When I first read about the Melvin Conway’s law on software structure, I didn’t agree that much. I was thinking on a different angle; business people was responsible to communicate with the costumer and it was their responsibility to pass tickets to us. Our responsibility was to implement them.
This is wrong in so many aspects. First of all, this abstraction would never work. A software crafter should be aware of the whole system she built in order to think generic enough. Also, a crafter will be able to contribute to the project with new and shiny ideas only if she can know the product itself. Conway’s words made sense after adopting this mind-set.
… organizations which design systems (in the broad sense used here) are constrained to produce designs which are copies of the communication structures of these organizations.
- M. Conway
What we do is all about people. Back in 90’s the cool thing was to write code that no one understands, today even our code needs to communicate with the people.

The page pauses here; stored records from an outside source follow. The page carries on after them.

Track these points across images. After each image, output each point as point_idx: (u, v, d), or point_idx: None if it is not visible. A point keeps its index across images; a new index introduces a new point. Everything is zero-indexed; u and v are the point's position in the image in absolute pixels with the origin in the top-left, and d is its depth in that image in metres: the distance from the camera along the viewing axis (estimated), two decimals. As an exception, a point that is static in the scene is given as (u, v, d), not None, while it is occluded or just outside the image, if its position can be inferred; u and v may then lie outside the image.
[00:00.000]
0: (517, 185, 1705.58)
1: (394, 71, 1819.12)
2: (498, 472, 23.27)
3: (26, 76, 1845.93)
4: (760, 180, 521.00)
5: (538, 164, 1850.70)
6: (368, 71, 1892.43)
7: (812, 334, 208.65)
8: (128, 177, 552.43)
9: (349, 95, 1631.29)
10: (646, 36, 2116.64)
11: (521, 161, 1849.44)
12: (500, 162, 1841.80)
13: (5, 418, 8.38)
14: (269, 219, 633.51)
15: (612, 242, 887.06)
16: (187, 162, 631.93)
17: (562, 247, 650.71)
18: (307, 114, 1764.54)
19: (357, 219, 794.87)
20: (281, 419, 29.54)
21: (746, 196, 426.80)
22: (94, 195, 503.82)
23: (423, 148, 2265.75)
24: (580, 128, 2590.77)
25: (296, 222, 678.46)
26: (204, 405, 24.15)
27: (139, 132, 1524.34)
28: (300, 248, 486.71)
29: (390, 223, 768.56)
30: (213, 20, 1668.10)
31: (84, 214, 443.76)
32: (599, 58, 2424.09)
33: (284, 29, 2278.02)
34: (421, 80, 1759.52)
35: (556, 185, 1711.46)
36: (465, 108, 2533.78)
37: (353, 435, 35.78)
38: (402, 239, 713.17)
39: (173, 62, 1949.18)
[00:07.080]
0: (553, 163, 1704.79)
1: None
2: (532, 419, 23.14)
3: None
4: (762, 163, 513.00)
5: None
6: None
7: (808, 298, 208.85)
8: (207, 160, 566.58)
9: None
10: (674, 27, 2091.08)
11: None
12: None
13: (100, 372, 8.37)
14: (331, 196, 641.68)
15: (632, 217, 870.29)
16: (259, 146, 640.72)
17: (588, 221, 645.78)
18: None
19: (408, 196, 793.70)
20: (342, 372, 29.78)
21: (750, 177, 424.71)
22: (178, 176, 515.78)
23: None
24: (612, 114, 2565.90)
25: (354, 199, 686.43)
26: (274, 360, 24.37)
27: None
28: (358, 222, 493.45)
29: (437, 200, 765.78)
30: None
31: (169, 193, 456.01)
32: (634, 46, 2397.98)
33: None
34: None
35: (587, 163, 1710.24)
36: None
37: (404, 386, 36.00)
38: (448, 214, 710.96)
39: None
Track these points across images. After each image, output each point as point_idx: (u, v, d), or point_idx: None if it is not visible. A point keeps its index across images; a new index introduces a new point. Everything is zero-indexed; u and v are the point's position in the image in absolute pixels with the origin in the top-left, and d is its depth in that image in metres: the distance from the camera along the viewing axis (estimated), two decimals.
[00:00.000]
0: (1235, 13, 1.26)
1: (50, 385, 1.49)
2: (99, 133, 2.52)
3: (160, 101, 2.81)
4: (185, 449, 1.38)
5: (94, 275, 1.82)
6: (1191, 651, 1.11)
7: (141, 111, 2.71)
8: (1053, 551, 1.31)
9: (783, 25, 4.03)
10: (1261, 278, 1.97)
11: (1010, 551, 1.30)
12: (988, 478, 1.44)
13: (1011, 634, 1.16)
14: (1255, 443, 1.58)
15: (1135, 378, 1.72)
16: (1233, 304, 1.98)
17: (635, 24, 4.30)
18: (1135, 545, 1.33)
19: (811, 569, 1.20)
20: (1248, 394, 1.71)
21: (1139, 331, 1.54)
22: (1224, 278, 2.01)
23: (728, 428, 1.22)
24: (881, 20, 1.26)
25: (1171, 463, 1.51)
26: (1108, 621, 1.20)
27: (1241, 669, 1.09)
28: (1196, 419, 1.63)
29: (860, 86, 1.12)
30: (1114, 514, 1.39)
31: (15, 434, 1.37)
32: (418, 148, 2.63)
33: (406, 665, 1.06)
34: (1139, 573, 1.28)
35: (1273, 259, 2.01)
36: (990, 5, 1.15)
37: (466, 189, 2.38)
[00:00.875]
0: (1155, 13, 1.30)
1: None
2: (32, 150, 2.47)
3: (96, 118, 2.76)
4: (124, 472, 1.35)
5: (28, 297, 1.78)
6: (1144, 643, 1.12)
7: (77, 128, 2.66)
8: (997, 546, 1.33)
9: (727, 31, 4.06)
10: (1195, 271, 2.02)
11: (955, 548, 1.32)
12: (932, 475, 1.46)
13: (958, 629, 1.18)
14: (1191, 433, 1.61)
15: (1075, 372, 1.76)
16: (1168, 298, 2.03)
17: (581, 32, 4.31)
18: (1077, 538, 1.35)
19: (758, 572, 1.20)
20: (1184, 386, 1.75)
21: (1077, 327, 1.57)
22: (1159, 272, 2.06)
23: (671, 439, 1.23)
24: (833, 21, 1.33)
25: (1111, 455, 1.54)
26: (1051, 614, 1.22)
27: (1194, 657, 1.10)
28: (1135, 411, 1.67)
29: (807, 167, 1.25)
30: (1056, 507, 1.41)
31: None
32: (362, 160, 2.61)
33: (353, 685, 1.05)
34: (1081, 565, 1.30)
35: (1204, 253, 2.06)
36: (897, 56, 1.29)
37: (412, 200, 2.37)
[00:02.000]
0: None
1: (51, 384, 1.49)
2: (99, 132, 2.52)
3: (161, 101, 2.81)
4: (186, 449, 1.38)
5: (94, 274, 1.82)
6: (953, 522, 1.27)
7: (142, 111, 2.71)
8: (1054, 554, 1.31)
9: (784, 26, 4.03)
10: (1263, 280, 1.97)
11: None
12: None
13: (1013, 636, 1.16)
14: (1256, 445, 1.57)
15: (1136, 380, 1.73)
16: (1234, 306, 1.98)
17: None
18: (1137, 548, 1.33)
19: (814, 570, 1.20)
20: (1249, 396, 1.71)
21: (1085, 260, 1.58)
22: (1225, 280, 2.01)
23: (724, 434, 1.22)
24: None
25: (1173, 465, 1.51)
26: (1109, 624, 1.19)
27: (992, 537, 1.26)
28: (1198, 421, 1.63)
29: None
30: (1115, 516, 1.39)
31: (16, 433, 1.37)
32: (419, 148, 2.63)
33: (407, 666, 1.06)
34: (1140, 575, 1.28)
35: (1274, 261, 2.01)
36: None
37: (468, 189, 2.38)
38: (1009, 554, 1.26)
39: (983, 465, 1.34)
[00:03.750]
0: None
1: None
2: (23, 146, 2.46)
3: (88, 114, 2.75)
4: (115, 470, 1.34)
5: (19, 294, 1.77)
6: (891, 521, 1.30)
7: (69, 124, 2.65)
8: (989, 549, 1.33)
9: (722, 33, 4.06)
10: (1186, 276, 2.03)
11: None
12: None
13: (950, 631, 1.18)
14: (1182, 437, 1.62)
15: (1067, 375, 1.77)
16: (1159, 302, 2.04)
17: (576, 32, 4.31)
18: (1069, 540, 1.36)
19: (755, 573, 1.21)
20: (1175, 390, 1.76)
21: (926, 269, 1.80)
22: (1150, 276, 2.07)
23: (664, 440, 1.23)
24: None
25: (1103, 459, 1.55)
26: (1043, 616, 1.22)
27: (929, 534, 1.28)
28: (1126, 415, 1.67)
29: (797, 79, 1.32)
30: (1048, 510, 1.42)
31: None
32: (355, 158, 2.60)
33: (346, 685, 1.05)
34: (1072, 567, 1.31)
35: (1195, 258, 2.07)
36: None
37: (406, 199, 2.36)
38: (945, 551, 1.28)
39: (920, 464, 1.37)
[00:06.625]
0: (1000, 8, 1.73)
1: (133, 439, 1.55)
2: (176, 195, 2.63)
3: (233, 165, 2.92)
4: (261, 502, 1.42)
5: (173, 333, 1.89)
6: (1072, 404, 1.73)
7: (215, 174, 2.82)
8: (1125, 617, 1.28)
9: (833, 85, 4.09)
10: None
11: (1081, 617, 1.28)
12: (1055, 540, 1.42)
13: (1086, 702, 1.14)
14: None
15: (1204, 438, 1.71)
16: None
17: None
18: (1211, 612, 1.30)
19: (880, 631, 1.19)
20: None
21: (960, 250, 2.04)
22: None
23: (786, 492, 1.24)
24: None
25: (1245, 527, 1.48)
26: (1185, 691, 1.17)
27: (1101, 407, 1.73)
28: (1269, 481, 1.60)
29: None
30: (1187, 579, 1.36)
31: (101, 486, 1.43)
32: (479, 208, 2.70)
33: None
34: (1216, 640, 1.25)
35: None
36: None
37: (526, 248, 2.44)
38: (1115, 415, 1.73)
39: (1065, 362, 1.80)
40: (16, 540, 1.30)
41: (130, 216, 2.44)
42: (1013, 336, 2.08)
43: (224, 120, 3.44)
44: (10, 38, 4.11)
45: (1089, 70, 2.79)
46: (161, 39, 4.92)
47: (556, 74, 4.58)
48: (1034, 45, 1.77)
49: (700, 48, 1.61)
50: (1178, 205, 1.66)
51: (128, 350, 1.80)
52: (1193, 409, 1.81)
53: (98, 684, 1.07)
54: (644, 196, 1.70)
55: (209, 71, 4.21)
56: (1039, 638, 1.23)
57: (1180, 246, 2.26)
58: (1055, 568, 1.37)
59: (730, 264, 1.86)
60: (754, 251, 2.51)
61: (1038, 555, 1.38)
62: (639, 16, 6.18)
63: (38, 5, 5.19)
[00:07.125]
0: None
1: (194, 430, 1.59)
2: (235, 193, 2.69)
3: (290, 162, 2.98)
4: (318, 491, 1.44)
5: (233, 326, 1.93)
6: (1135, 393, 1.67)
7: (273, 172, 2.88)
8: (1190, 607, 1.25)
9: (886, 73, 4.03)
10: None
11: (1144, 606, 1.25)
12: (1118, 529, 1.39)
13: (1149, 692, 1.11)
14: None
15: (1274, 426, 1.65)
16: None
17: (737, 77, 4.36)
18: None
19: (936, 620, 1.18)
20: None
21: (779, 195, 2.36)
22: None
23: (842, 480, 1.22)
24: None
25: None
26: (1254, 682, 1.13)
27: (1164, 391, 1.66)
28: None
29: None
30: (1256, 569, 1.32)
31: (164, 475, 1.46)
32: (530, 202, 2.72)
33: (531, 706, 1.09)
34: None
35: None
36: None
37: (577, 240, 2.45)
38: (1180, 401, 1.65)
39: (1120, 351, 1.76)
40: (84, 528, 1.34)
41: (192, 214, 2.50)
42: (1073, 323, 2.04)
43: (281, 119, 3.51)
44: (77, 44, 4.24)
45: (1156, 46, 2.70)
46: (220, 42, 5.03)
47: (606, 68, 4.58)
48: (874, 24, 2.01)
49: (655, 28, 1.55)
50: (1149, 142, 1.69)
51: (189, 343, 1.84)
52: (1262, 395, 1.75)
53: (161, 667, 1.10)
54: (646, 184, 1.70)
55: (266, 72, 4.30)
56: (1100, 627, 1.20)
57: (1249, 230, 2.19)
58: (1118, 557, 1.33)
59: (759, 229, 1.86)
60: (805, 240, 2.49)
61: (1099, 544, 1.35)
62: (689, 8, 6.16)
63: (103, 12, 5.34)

My duty in the second phase of apprenticeship is to join different teams at HolidayCheck. It’s highly encouraged to join teams focused on something other than software, which makes total sense as I explained above. By joining different teams, I will be able to learn more about not only product itself, but the culture that produces, sells, and monitors that product as a whole.
Second phase of my apprenticeship is an elegant touch which promises a lot. In worst case, it will create bonds across the teams, but for the best case, sky is the limit.